Uno puede librarse fácilmente del hambre o del sueño, pero del aburrimiento resulta mucho más difícil. Quizá por eso este mal ha sido desde siempre una extraordinaria fuente de inspiración, pues a fin de aniquilarlo uno acaba inventando cualquier cosa, a veces creativa y otras absurda. El sistema funciona especialmente bien cuando, como Galton, uno se encuentra encadenado en un lugar donde el tiempo se hace interminable, como en una conferencia pesada o un mal concierto. Por eso los pedagogos recomiendan no hacer nada para distraer a los niños cuando se aburren a fin de que aprendan a desarrollar su propia fantasía. Y a los creativos en ciernes se les sugiere el ejercicio de la meditación, a la que podríamos definir como una práctica de aburrimiento inducido.

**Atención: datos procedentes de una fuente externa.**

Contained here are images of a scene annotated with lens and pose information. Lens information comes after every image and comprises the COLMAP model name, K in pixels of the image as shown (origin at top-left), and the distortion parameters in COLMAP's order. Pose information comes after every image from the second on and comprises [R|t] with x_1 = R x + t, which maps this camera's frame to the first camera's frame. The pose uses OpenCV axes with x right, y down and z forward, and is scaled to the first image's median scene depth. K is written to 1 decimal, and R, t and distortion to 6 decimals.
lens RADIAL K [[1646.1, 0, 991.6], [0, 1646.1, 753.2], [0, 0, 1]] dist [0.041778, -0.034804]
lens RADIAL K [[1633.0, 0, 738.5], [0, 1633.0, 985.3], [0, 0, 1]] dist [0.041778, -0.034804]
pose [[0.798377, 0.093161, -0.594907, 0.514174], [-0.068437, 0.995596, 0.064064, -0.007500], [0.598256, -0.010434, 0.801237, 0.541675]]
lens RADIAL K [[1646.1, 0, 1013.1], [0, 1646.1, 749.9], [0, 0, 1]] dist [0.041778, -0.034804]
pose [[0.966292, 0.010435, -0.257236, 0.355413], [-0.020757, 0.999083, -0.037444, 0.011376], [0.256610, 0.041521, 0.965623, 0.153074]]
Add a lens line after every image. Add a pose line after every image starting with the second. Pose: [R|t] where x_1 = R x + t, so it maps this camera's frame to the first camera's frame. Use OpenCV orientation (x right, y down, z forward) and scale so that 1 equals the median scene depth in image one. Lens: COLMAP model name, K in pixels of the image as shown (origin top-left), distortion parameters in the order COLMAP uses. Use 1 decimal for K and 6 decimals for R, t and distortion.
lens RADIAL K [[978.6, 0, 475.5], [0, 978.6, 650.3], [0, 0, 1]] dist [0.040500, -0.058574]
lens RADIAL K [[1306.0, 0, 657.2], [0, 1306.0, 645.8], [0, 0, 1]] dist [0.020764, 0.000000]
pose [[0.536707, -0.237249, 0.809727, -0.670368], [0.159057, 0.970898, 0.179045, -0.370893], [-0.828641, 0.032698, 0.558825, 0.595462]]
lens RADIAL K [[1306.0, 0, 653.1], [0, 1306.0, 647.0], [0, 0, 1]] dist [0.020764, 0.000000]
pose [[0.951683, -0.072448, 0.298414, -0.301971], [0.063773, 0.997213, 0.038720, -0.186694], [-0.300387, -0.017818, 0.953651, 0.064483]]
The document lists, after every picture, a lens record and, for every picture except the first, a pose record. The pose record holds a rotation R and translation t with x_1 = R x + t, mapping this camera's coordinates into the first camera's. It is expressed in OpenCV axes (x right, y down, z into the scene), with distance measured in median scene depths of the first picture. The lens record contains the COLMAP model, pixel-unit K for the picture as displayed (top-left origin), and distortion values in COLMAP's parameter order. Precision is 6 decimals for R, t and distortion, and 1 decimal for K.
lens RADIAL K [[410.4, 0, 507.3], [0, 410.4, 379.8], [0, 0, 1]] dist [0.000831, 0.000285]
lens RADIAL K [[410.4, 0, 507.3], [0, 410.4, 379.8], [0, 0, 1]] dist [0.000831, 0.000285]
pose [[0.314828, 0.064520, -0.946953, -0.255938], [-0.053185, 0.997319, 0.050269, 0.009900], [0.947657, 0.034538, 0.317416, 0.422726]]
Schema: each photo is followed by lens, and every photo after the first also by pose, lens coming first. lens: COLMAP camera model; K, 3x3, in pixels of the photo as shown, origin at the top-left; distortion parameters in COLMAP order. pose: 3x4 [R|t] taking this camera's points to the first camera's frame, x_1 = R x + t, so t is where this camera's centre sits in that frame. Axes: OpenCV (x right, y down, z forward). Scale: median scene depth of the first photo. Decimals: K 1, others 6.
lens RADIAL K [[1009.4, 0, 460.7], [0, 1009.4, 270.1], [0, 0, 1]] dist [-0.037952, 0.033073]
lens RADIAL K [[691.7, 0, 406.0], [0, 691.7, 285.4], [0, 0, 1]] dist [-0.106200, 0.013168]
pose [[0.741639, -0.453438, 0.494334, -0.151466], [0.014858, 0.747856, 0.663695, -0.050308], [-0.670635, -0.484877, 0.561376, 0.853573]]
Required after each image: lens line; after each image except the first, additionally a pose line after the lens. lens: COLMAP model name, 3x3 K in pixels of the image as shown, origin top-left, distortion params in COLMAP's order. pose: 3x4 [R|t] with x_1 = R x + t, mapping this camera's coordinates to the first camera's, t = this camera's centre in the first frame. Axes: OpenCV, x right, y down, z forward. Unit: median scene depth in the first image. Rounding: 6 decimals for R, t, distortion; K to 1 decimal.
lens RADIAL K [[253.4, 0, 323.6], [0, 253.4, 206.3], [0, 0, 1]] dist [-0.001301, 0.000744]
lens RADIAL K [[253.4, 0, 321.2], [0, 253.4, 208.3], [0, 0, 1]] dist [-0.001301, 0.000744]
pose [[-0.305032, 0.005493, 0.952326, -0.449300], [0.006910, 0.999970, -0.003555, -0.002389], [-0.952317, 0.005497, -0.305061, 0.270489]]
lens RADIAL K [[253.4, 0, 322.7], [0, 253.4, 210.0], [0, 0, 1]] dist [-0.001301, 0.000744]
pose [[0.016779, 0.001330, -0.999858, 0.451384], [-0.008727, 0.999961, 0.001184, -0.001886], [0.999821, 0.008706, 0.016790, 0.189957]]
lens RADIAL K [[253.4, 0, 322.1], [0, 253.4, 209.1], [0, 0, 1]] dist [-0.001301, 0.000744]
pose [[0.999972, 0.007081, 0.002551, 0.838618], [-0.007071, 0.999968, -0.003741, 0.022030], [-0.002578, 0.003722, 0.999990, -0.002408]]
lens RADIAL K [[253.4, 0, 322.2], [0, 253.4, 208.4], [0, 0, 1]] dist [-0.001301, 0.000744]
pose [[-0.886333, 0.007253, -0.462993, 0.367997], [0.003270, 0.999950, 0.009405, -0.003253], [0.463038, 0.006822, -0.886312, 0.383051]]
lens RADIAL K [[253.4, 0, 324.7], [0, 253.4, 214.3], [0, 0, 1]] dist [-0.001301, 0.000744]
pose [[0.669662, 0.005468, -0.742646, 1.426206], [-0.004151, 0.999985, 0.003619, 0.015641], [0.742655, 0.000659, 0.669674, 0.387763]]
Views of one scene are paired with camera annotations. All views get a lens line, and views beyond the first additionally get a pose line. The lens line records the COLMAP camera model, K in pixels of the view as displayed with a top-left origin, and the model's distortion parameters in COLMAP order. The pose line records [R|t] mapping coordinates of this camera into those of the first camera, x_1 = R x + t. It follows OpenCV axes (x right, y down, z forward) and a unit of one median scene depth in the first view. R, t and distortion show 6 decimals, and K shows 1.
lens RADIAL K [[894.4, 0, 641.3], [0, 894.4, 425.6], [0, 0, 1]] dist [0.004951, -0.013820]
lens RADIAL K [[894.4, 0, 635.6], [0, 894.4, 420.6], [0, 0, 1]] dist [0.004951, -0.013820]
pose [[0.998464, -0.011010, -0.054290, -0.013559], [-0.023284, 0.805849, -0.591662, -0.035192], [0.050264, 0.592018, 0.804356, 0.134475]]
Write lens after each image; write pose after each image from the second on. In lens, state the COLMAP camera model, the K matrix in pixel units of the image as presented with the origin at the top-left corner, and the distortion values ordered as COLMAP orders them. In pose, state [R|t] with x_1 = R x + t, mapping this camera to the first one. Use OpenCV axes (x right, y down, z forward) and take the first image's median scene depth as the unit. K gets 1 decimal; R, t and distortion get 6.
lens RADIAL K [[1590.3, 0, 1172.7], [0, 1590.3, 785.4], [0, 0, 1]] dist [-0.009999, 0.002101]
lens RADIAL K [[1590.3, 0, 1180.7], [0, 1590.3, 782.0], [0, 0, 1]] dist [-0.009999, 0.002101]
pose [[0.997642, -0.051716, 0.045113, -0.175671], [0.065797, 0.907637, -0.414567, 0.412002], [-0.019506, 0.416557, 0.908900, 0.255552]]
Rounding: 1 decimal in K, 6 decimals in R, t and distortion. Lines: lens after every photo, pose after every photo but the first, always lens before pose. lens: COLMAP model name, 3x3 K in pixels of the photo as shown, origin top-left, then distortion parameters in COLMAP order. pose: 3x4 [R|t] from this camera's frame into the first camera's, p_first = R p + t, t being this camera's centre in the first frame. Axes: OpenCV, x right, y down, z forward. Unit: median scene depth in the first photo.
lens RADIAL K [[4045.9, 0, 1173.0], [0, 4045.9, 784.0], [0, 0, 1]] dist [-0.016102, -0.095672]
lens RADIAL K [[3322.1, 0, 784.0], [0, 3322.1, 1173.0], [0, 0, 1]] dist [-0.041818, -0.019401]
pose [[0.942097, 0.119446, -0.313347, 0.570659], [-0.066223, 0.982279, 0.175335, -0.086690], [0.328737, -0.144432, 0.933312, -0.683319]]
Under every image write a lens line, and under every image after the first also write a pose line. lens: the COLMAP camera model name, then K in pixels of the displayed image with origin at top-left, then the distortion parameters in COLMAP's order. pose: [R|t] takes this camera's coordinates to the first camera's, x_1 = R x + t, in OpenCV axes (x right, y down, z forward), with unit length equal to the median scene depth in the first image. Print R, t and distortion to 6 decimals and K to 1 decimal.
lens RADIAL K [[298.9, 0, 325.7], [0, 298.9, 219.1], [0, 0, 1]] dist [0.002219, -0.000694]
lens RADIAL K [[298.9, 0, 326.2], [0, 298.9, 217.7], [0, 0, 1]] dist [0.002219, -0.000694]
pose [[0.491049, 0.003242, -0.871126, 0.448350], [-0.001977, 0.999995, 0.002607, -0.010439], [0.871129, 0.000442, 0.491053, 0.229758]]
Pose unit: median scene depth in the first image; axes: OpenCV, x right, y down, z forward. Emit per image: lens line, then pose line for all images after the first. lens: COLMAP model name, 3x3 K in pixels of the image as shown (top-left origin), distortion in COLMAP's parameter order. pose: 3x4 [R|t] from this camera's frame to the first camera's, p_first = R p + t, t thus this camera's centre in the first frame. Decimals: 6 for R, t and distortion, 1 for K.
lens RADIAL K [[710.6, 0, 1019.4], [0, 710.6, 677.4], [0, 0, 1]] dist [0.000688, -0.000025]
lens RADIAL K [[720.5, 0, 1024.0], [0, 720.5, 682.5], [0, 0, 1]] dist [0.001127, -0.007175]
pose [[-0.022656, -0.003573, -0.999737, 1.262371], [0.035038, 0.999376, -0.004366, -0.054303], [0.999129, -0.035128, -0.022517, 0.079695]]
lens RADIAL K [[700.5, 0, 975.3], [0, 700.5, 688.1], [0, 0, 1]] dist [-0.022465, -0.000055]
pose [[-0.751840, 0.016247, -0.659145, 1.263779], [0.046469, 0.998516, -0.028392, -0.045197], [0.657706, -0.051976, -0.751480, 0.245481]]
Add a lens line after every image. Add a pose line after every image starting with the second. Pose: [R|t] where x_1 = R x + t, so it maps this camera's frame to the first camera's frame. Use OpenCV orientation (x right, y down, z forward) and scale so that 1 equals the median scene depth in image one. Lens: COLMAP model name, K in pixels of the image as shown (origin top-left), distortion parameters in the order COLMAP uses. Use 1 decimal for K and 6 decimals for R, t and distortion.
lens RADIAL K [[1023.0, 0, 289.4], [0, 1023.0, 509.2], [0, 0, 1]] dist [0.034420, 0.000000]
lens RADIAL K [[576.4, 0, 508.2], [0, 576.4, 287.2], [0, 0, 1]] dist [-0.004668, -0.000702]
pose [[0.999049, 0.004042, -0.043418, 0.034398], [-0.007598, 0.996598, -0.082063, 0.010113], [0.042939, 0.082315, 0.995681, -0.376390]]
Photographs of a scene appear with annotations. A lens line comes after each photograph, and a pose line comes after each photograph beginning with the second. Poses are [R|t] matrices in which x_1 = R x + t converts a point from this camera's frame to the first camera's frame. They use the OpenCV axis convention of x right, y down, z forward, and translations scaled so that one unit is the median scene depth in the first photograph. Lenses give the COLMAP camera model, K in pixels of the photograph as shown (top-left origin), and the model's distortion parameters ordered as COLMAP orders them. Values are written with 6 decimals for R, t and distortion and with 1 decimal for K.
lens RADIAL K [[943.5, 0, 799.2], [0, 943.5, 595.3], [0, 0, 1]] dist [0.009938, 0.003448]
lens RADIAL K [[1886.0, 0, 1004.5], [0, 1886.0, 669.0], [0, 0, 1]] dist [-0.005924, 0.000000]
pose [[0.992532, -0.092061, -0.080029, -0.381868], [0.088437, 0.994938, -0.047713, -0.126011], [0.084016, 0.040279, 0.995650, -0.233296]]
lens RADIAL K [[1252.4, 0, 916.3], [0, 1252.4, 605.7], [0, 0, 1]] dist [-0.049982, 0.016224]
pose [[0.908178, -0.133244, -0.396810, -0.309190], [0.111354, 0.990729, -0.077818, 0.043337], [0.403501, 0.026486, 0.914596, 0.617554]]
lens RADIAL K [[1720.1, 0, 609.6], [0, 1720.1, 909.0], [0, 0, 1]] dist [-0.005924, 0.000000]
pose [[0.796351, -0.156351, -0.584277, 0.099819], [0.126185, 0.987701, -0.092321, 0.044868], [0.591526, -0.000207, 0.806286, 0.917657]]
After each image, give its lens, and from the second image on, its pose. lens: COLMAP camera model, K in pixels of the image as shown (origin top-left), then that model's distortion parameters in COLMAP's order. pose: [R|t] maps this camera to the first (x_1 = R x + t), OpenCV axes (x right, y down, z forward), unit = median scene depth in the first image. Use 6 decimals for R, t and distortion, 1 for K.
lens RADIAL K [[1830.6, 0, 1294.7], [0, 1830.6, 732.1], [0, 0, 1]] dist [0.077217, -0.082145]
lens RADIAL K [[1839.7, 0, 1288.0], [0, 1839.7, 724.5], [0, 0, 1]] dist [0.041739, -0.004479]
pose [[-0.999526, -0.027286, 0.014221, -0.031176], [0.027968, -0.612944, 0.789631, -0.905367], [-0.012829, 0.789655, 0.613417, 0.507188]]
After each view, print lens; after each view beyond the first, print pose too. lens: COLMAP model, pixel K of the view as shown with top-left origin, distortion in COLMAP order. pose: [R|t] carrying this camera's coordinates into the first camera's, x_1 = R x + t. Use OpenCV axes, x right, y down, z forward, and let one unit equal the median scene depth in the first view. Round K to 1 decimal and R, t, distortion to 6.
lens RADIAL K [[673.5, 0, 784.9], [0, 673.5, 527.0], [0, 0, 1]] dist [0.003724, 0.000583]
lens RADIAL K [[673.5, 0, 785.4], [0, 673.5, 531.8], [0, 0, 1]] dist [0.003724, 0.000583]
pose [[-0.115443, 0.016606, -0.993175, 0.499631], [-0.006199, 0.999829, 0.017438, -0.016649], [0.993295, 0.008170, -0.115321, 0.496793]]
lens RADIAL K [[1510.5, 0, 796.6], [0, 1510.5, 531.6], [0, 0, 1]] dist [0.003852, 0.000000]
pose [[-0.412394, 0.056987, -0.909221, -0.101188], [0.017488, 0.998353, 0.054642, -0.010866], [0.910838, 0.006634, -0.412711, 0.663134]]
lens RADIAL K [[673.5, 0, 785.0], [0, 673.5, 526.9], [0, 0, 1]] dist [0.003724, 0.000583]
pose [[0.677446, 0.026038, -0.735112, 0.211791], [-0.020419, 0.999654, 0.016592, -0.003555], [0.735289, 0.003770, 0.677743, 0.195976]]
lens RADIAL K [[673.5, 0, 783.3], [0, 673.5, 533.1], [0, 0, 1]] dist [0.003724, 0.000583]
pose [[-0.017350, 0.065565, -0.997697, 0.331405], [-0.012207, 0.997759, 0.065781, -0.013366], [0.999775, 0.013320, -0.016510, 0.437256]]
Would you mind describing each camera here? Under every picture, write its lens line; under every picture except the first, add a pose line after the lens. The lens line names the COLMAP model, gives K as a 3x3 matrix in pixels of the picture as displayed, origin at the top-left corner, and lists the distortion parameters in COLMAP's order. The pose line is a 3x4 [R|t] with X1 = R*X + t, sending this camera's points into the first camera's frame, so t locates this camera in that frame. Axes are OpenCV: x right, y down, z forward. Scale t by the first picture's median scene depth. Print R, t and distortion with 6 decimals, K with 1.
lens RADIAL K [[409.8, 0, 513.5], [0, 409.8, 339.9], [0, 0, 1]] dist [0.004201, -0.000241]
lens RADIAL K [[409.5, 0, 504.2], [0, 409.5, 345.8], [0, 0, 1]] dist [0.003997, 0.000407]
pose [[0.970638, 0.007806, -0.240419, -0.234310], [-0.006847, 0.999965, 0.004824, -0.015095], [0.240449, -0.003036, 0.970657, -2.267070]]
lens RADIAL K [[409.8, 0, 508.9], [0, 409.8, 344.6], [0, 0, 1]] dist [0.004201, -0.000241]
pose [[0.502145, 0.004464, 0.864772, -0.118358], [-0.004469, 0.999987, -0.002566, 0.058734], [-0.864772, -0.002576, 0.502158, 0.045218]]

El pensador Emil Cioran desarrolló toda su filosofía a partir de una experiencia de aburrimiento infantil. «Recuerdo muy bien la primera vez que me aburrí, a los cinco años. Serían las tres de la tarde cuando me sobrevino un sentimiento de tiempo vacío, una especie de vacuidad. Era como si todo hubiera desaparecido de repente, fue el modelo de todos los arrebatos de aburrimiento, mi entrada en la inanidad y el comienzo de mi reflexión filosófica». Su conclusión final lo deja muy claro: «En la cima del aburrimiento se comprende el sentido de la nada. Por eso no es un sentimiento deprimente, sino que nos abre a los no creyentes la posibilidad de experimentar el Absoluto».

Algo parecido, pero a menor escala, le pasó al dramaturgo alemán Friedrich Hebbel. En 1846 se aburrió tanto en el teatro de Viena que escribió en su diario: «Esta obra es el aburrimiento personificado en cinco actos». Quiso vengarse ideando un drama titulado precisamente El aburrimiento, que nunca llegó a realizar. Es una lástima: en este mundo nuestro en el que nos llueven estímulos por todas partes me habría encantado aburrirme un par de horas con él. Puede que de ahí hubiera salido una buena columna.